Look for these clues in the problem statement:

  1. The problem asks for all possible combinations, subsets, or permutations.
  2. The problem involves selecting elements from a set in different ways.
  3. Keywords like "all possible ways," "combinations," "subsets," or "permutations."
  4. The problem requires exploring all possible states or configurations.
  5. The problem involves making choices at each step (include or exclude an element).

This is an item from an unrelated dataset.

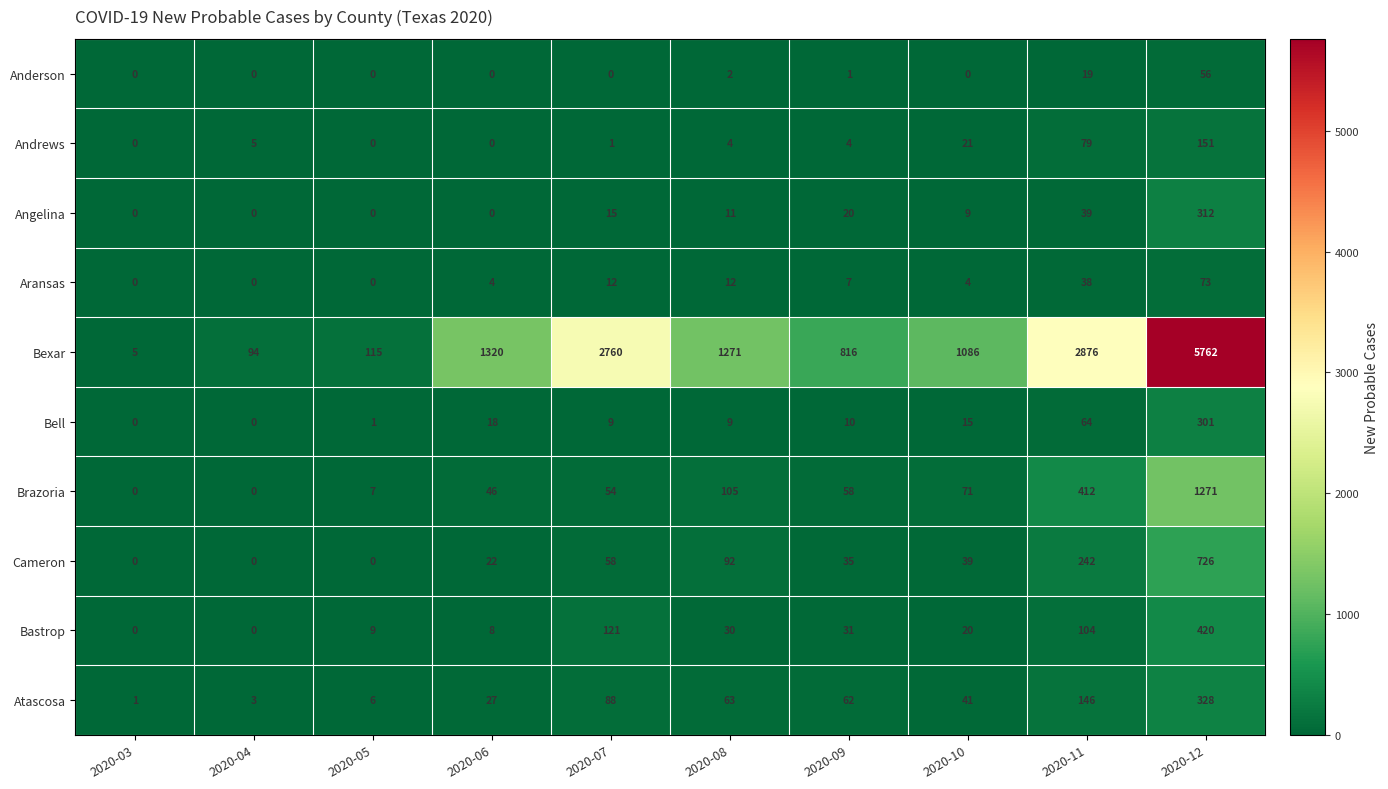

Which series has the widest spread of values?

Bexar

Common Subsets Pattern Problems from Blind 75 and Grind 75

  1. Subsets (Medium): Generate all possible subsets of a set of distinct integers.
  2. Subsets II (Medium): Generate all possible subsets of a set that may contain duplicates.
  3. Permutations (Medium): Generate all possible permutations of a set of distinct integers.
  4. Permutations II (Medium): Generate all possible permutations of a set that may contain duplicates.
  5. Combination Sum (Medium): Find all unique combinations of candidates that sum to a target.
  6. Combination Sum II (Medium): Find all unique combinations of candidates that sum to a target, where each number may only be used once.
  7. Combination Sum III (Medium): Find all possible combinations of k numbers that add up to a number n.
  8. Letter Combinations of a Phone Number (Medium): Return all possible letter combinations that the number could represent.
  9. Palindrome Partitioning (Medium): Partition a string such that every substring is a palindrome.
  10. Generate Parentheses (Medium): Generate all combinations of well-formed parentheses.

Subsets Pattern Template

Here's a general template for solving subsets pattern problems:

def subsets_template(nums):
    result = []
    
    def backtrack(index, current):
        # Base case or processing of current state
        # (e.g., add current subset to result)
        process_current_state(current)
        
        # Explore all possible choices from the current state
        for i in range(index, len(nums)):
            # Make a choice
            current.append(nums[i])
            
            # Recursively explore with the current choice
            backtrack(i + 1, current)
            
            # Undo the choice (backtrack)
            current.pop()
    
    backtrack(0, [])
    return result

Real-World Applications

  1. Feature Selection: Selecting the best subset of features for a machine learning model.
  2. Menu Combinations: Generating all possible combinations of items from a menu.
  3. Task Scheduling: Finding all possible ways to schedule a set of tasks.
  4. Game States: Exploring all possible states in a game like chess or tic-tac-toe.
  5. Circuit Design: Analyzing all possible configurations of a circuit.
  6. Resource Allocation: Finding all possible ways to allocate resources to different projects.
  7. Cryptography: Generating all possible keys or combinations for encryption/decryption.